The plaintext key is shown **exactly once** in the modal. Copy it,
store it somewhere your app can read it (env var, secrets manager),
then dismiss the modal. If you lose it, revoke and generate a new one
— there's no way to recover the original.

## One key, two surfaces

The same `vso_…` key authorises:

* The REST API documented here (`https://verseodin.com/api/v1/*`)
* The [Verseodin Claude / MCP connector](https://verseodin.com/dashboard/settings/api-keys)

There's no separate "MCP key" or "API key" — they're the same row in the same table. Revoking from the dashboard kills both surfaces simultaneously.

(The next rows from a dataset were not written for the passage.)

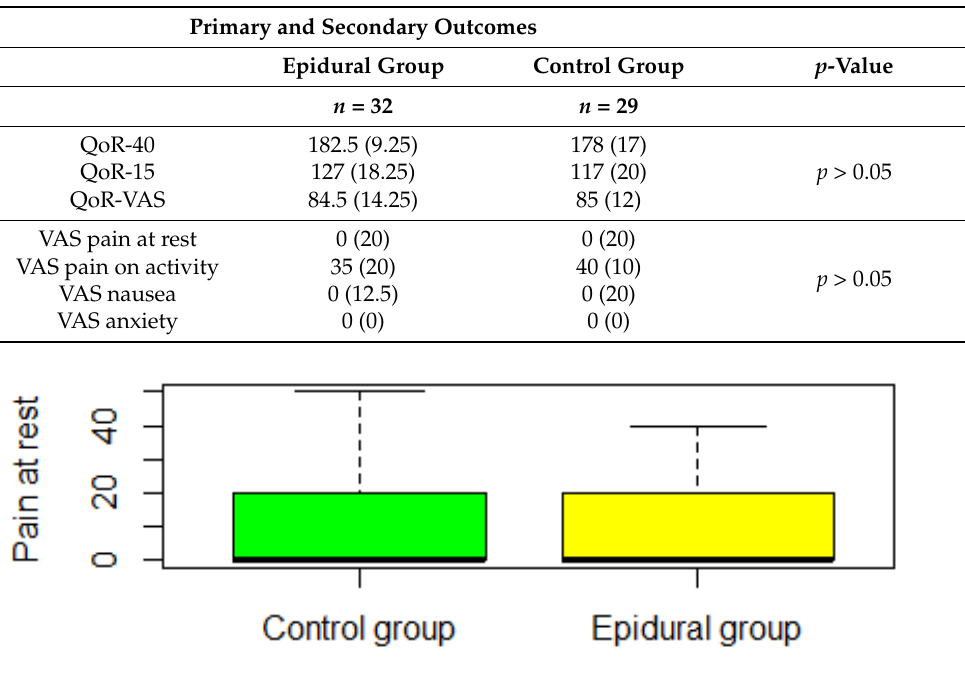
Figure 3. The VAS pain at rest score was obtained at the end of the analgesia protocol. This distribution is shifted toward zero, therefore the median is zero and the box is shorted.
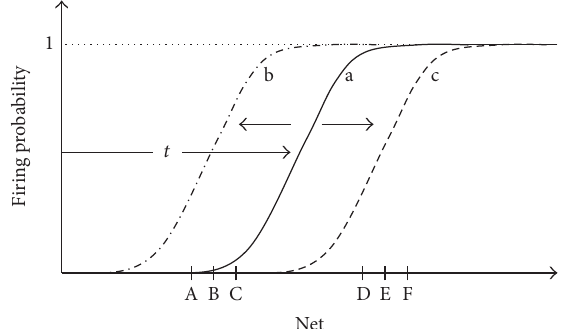
Figure 2: Intrinsic plasticity is the property of real neurons that allows the neuron’s sigmoidal activation function to shift either leftwards or rightwards, so that the sigmoid is placed over intervals corresponding to the average net input of the neuron. (a) Initial position of the sigmoidal activation function. (b) If the values of net inputs of the neuron are low (as in case of inputs A, B, and C), the activation function shifts leftwards. (c) If net input values are high (as in D, E, and F), the sigmoid gradually shifts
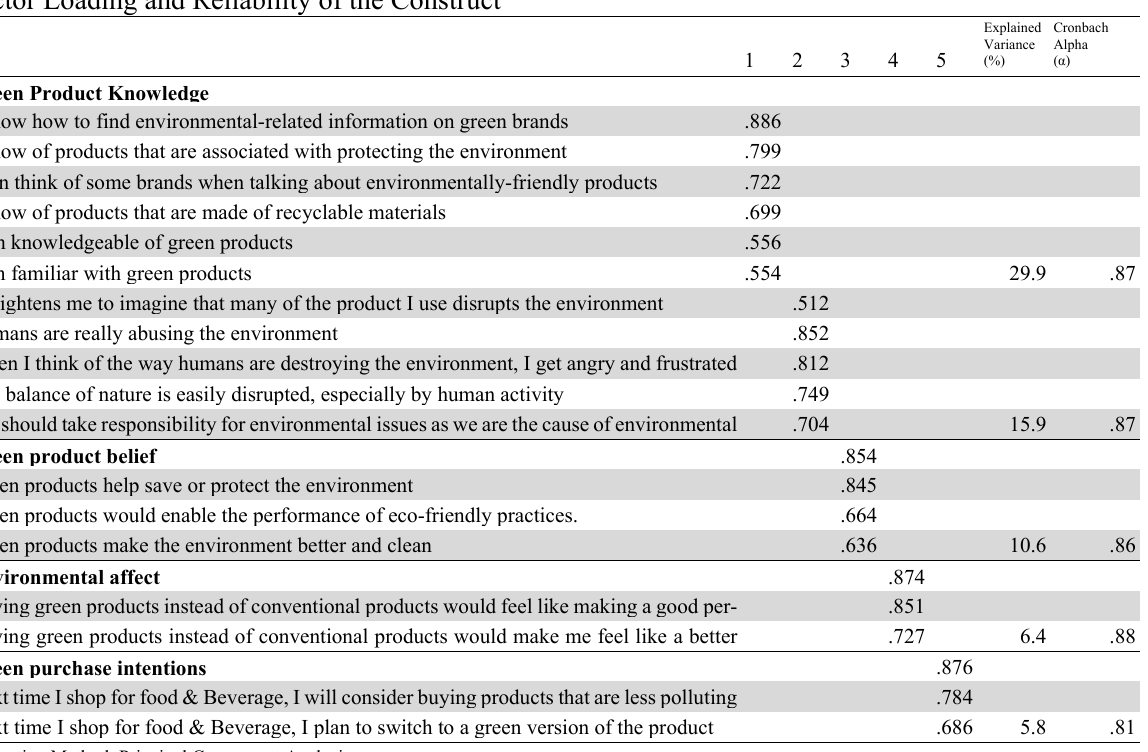
Factor Loading and Reliability of the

## What the key authorises

A key is bound to the user who generated it. It can read:

* Every universe owned by that user
* Every history row, prompt, metric belonging to those universes

It **cannot**:

* Modify any data (the API is GET-only)
* Read other users' universes (each request goes through ownership verification)
* Issue new keys, change account settings, or do anything outside the data-read scope

## Key rotation playbook

If you suspect a key is leaked (committed to git, leaked in logs, copy-pasted into a chat):

<Steps>
  <Step title="Generate the new key first">
    Open the dashboard, click **Generate key**, copy the new `vso_…` value.
  </Step>

  <Step title="Update your apps to use the new key">
    Push the new key to your secrets manager / env vars, redeploy.
  </Step>

  <Step title="Revoke the leaked key">
    In the dashboard, click **Revoke** on the old key. The next request that uses it gets `401 authentication_error` immediately.
  </Step>
</Steps>

The order matters — revoke the old key only **after** every consumer is on the new one, otherwise you'll see traffic fail in between.

## Failure modes

| Scenario                                                           | Response                                                                                |
| ------------------------------------------------------------------ | --------------------------------------------------------------------------------------- |
| Missing `Authorization` header                                     | `401 authentication_error` — "Missing or malformed Authorization header."               |
| Header present but doesn't start with `Bearer `                    | `401 authentication_error`                                                              |
| Key not in our table (typo, fake key)                              | `401 authentication_error` — "invalid or missing api key"                               |
| Key was revoked                                                    | `401 authentication_error`                                                              |
| Key exists and is valid → owns the universe                        | `200` (assuming filters are valid)                                                      |
| Key exists and is valid but **doesn't own** the requested universe | `403 permission_error` — "access denied: this universe does not belong to your account" |

The 401 vs 403 split is intentional: 401 means "we don't know who you are or your key is dead"; 403 means "we know who you are, you just can't touch this resource."